It gave them extra reason to celebrate a move into a new office over the Fremantle Malls; their former office in Queensgate is due to be demolished as part of the Kings Square redevelopment, but the process started a little prematurely when part of the ceiling collapsed a month earlier.
Legal centre co-ordinator Judy McLean says while she’s still awaiting details on how additional funding for domestic violence is to be allocated, at least she can now prepare this year’s budget with some certainty.
Fremantle MP Josh Wilson was an active campaigner and says he can’t understand why it took so long to reverse the decision.

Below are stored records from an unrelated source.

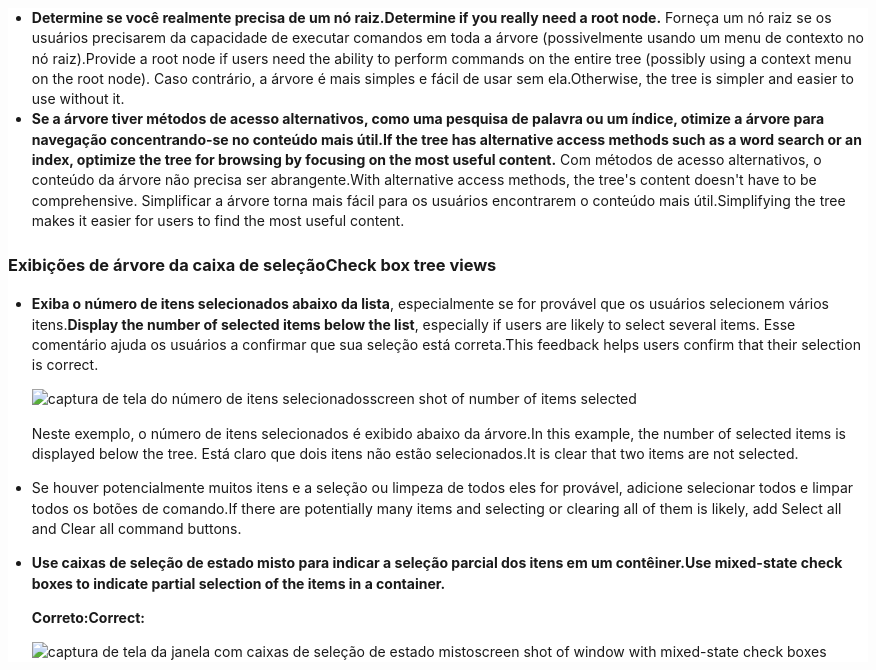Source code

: -   <span data-ttu-id="8b97c-278">**Determine se você realmente precisa de um nó raiz.**</span><span class="sxs-lookup"><span data-stu-id="8b97c-278">**Determine if you really need a root node.**</span></span> <span data-ttu-id="8b97c-279">Forneça um nó raiz se os usuários precisarem da capacidade de executar comandos em toda a árvore (possivelmente usando um menu de contexto no nó raiz).</span><span class="sxs-lookup"><span data-stu-id="8b97c-279">Provide a root node if users need the ability to perform commands on the entire tree (possibly using a context menu on the root node).</span></span> <span data-ttu-id="8b97c-280">Caso contrário, a árvore é mais simples e fácil de usar sem ela.</span><span class="sxs-lookup"><span data-stu-id="8b97c-280">Otherwise, the tree is simpler and easier to use without it.</span></span>
-   <span data-ttu-id="8b97c-281">**Se a árvore tiver métodos de acesso alternativos, como uma pesquisa de palavra ou um índice, otimize a árvore para navegação concentrando-se no conteúdo mais útil.**</span><span class="sxs-lookup"><span data-stu-id="8b97c-281">**If the tree has alternative access methods such as a word search or an index, optimize the tree for browsing by focusing on the most useful content.**</span></span> <span data-ttu-id="8b97c-282">Com métodos de acesso alternativos, o conteúdo da árvore não precisa ser abrangente.</span><span class="sxs-lookup"><span data-stu-id="8b97c-282">With alternative access methods, the tree's content doesn't have to be comprehensive.</span></span> <span data-ttu-id="8b97c-283">Simplificar a árvore torna mais fácil para os usuários encontrarem o conteúdo mais útil.</span><span class="sxs-lookup"><span data-stu-id="8b97c-283">Simplifying the tree makes it easier for users to find the most useful content.</span></span>

### <a name="check-box-tree-views"></a><span data-ttu-id="8b97c-284">Exibições de árvore da caixa de seleção</span><span class="sxs-lookup"><span data-stu-id="8b97c-284">Check box tree views</span></span>

-   <span data-ttu-id="8b97c-285">**Exiba o número de itens selecionados abaixo da lista**, especialmente se for provável que os usuários selecionem vários itens.</span><span class="sxs-lookup"><span data-stu-id="8b97c-285">**Display the number of selected items below the list**, especially if users are likely to select several items.</span></span> <span data-ttu-id="8b97c-286">Esse comentário ajuda os usuários a confirmar que sua seleção está correta.</span><span class="sxs-lookup"><span data-stu-id="8b97c-286">This feedback helps users confirm that their selection is correct.</span></span>

    ![<span data-ttu-id="8b97c-287">captura de tela do número de itens selecionados</span><span class="sxs-lookup"><span data-stu-id="8b97c-287">screen shot of number of items selected</span></span> ](images/ctrl-tree-views-image18.png)

    <span data-ttu-id="8b97c-288">Neste exemplo, o número de itens selecionados é exibido abaixo da árvore.</span><span class="sxs-lookup"><span data-stu-id="8b97c-288">In this example, the number of selected items is displayed below the tree.</span></span> <span data-ttu-id="8b97c-289">Está claro que dois itens não estão selecionados.</span><span class="sxs-lookup"><span data-stu-id="8b97c-289">It is clear that two items are not selected.</span></span>

-   <span data-ttu-id="8b97c-290">Se houver potencialmente muitos itens e a seleção ou limpeza de todos eles for provável, adicione selecionar todos e limpar todos os botões de comando.</span><span class="sxs-lookup"><span data-stu-id="8b97c-290">If there are potentially many items and selecting or clearing all of them is likely, add Select all and Clear all command buttons.</span></span>
-   <span data-ttu-id="8b97c-291">**Use caixas de seleção de estado misto para indicar a seleção parcial dos itens em um contêiner.**</span><span class="sxs-lookup"><span data-stu-id="8b97c-291">**Use mixed-state check boxes to indicate partial selection of the items in a container.**</span></span>

    <span data-ttu-id="8b97c-292">**Correto:**</span><span class="sxs-lookup"><span data-stu-id="8b97c-292">**Correct:**</span></span>

    ![<span data-ttu-id="8b97c-293">captura de tela da janela com caixas de seleção de estado misto</span><span class="sxs-lookup"><span data-stu-id="8b97c-293">screen shot of window with mixed-state check boxes</span></span> ](images/ctrl-tree-views-image19.png)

“I’ve been calling for this harmful and senseless funding cut to be abandoned since my election last July,” Mr Wilson said.

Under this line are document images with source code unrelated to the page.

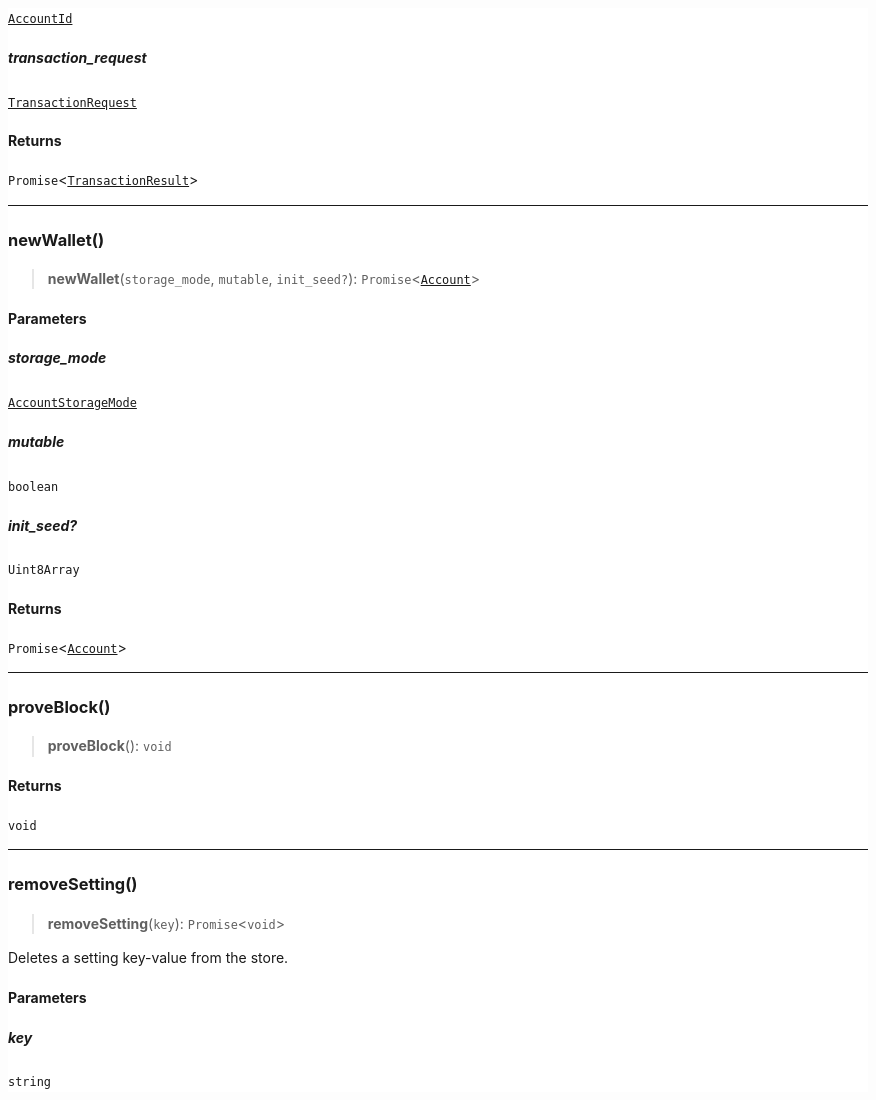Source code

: [`AccountId`](AccountId.md)

##### transaction\_request

[`TransactionRequest`](TransactionRequest.md)

#### Returns

`Promise`\<[`TransactionResult`](TransactionResult.md)\>

***

### newWallet()

> **newWallet**(`storage_mode`, `mutable`, `init_seed?`): `Promise`\<[`Account`](Account.md)\>

#### Parameters

##### storage\_mode

[`AccountStorageMode`](AccountStorageMode.md)

##### mutable

`boolean`

##### init\_seed?

`Uint8Array`

#### Returns

`Promise`\<[`Account`](Account.md)\>

***

### proveBlock()

> **proveBlock**(): `void`

#### Returns

`void`

***

### removeSetting()

> **removeSetting**(`key`): `Promise`\<`void`\>

Deletes a setting key-value from the store.

#### Parameters

##### key

`string`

“It was unacceptable for the Coalition to withdraw support for access to justice in Australia.
“While today’s announcement is good news for this important community service sector and for the vulnerable people it serves, we should never have been in this position.”
The Law Society of WA and Law Council of Australia welcomed the changes.
“Practitioners in our legal assistance sector do terrific work in ensuring access to justice for some of the most vulnerable members of our community, making it vital that their organisations receive adequate funding,” said law society president Alain Musikanth.
“The scheduled budget cuts would have significantly deepened the funding crisis affecting the legal assistance sector, with enormous downstream costs to taxpayers,” said law council president Fiona McLeod.